REQUIRED WORK: Copy the records below line for line, without changing anything, and drop the pictures from your copy.

(Data excerpts)
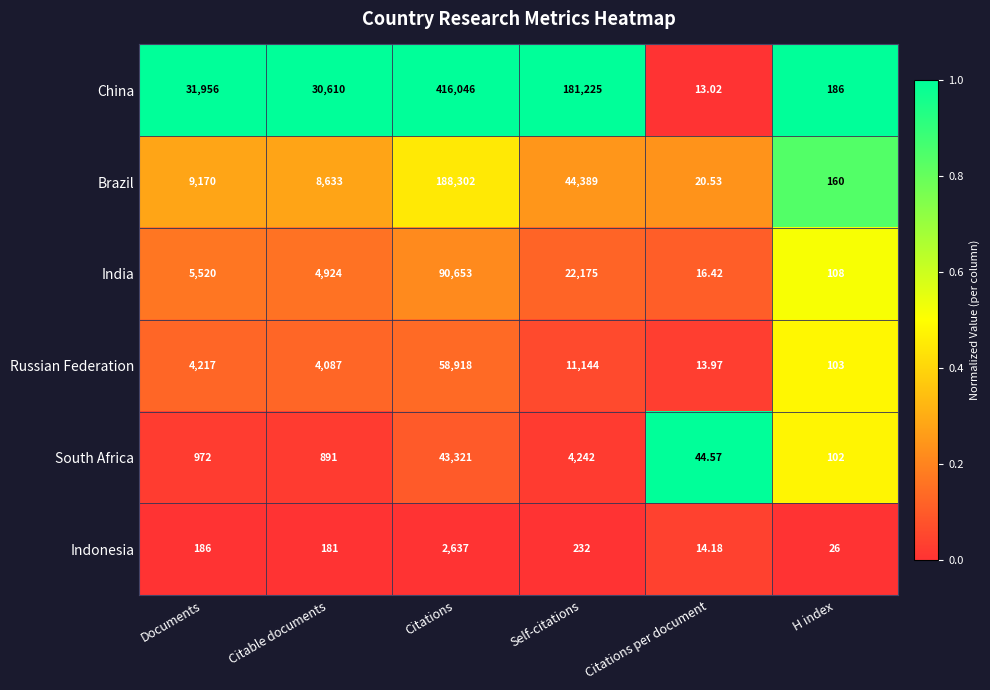

Which series changed the most between Citations and H index?

China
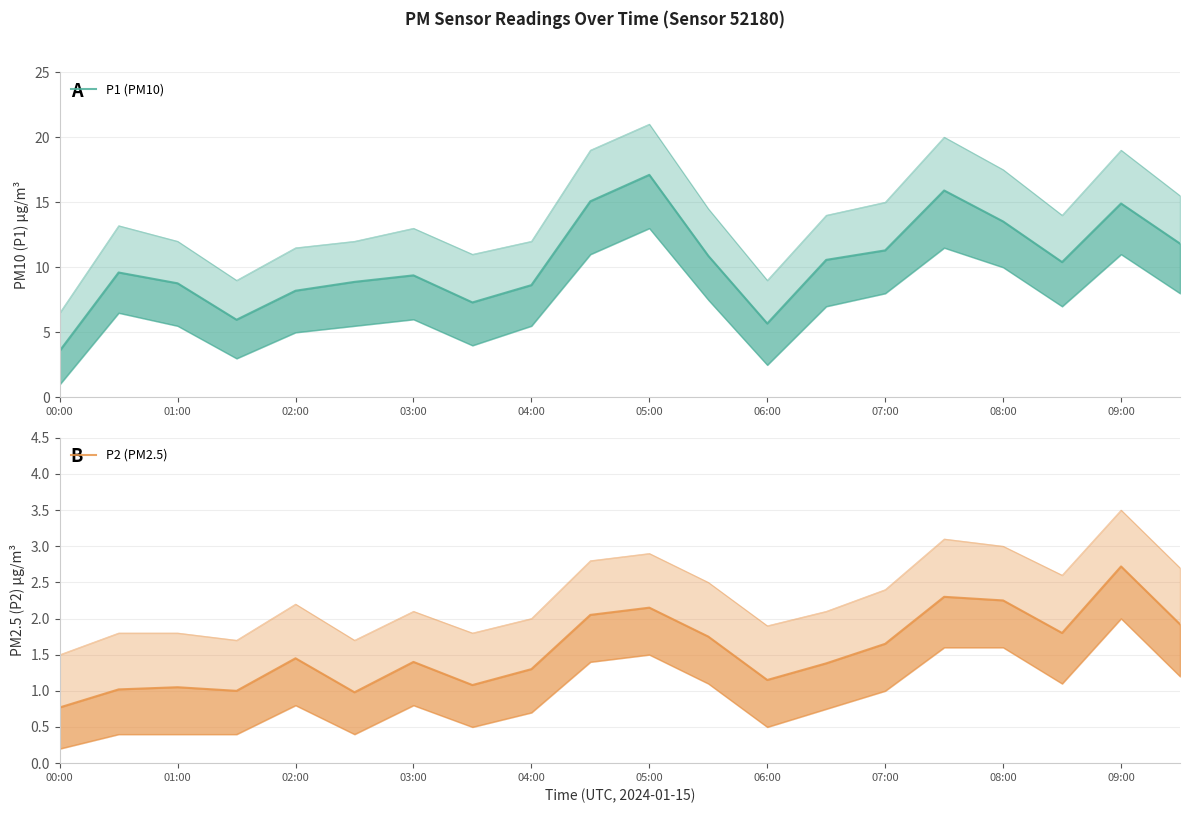

Which series has the largest total across all categories?

P1 (PM10)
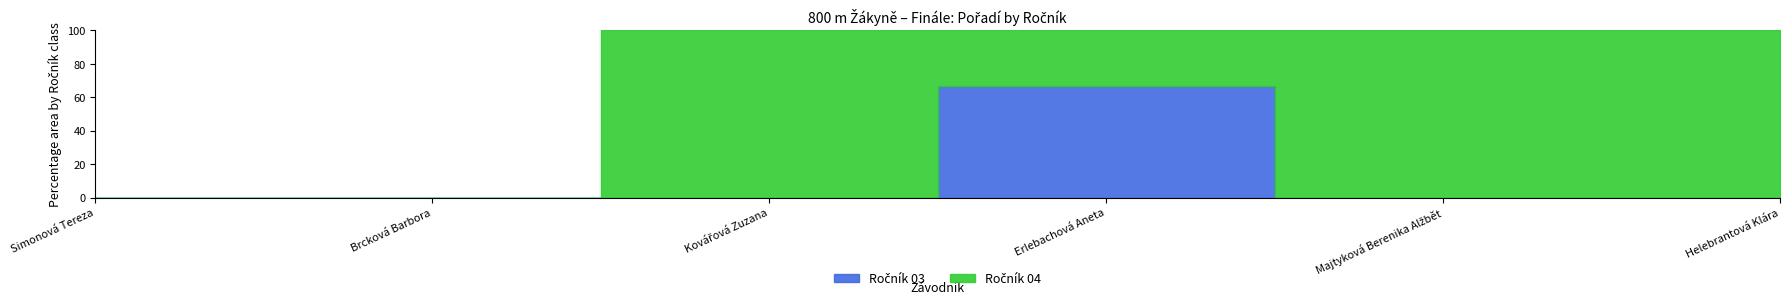

True or false: Ročník 03 and Ročník 04 intersect in this chart.

True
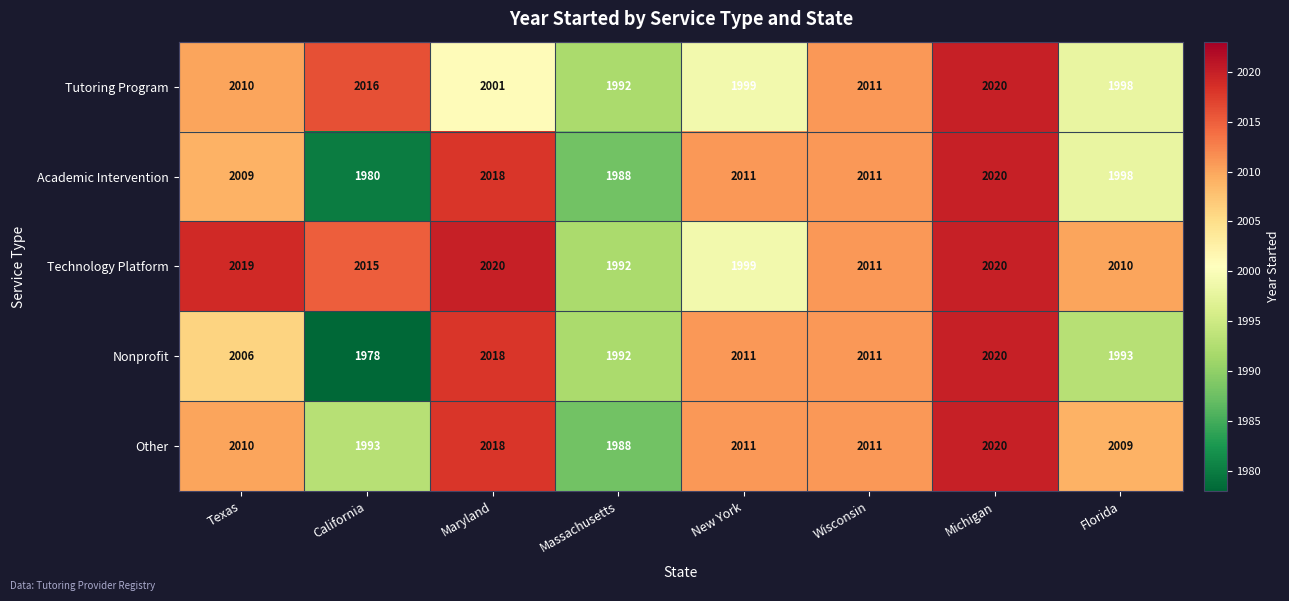

Read the Technology Platform value at Wisconsin, to the nearest 10.

2010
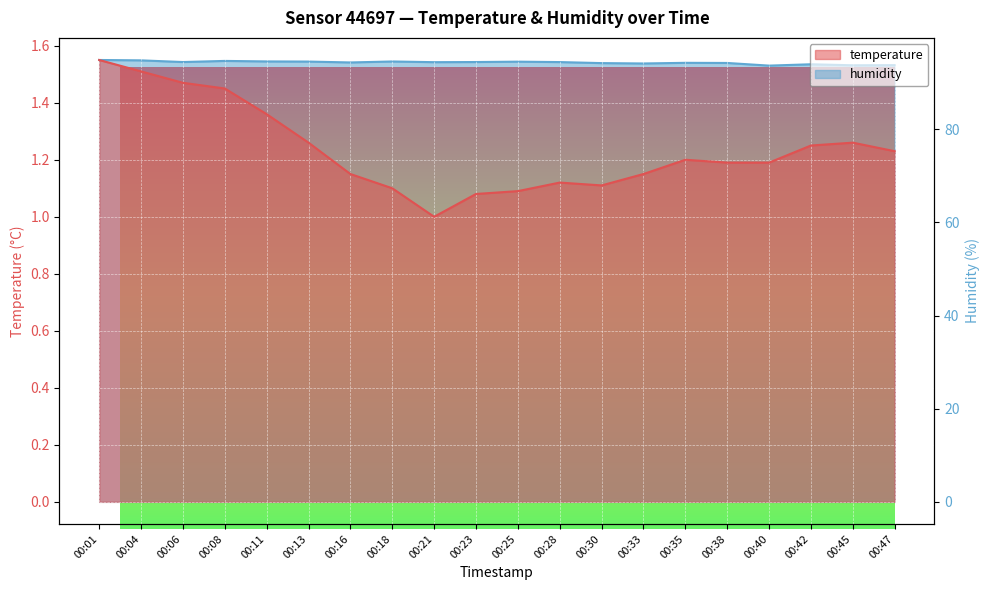

Reading right to left, list all the values displayed in this chart.

temperature: 00:47=1.2	00:45=1.3	00:42=1.2	00:40=1.2	00:38=1.2	00:35=1.2	00:33=1.1	00:30=1.1	00:28=1.1	00:25=1.1	00:23=1.1	00:21=1.0	00:18=1.1	00:16=1.1	00:13=1.3	00:11=1.4	00:08=1.4	00:06=1.5	00:04=1.5	00:01=1.6
humidity: 00:47=93.8	00:45=93.7	00:42=94.0	00:40=93.7	00:38=94.2	00:35=94.3	00:33=94.1	00:30=94.2	00:28=94.4	00:25=94.5	00:23=94.4	00:21=94.4	00:18=94.6	00:16=94.3	00:13=94.5	00:11=94.6	00:08=94.7	00:06=94.4	00:04=94.8	00:01=94.9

ANSWER FOR THIS EXERCISE:
Which series changed the most between Citations and H index?

China

Which series has the largest total across all categories?

P1 (PM10)

True or false: Ročník 03 and Ročník 04 intersect in this chart.

True

Read the Technology Platform value at Wisconsin, to the nearest 10.

2010

Reading right to left, list all the values displayed in this chart.

temperature: 00:47=1.2	00:45=1.3	00:42=1.2	00:40=1.2	00:38=1.2	00:35=1.2	00:33=1.1	00:30=1.1	00:28=1.1	00:25=1.1	00:23=1.1	00:21=1.0	00:18=1.1	00:16=1.1	00:13=1.3	00:11=1.4	00:08=1.4	00:06=1.5	00:04=1.5	00:01=1.6
humidity: 00:47=93.8	00:45=93.7	00:42=94.0	00:40=93.7	00:38=94.2	00:35=94.3	00:33=94.1	00:30=94.2	00:28=94.4	00:25=94.5	00:23=94.4	00:21=94.4	00:18=94.6	00:16=94.3	00:13=94.5	00:11=94.6	00:08=94.7	00:06=94.4	00:04=94.8	00:01=94.9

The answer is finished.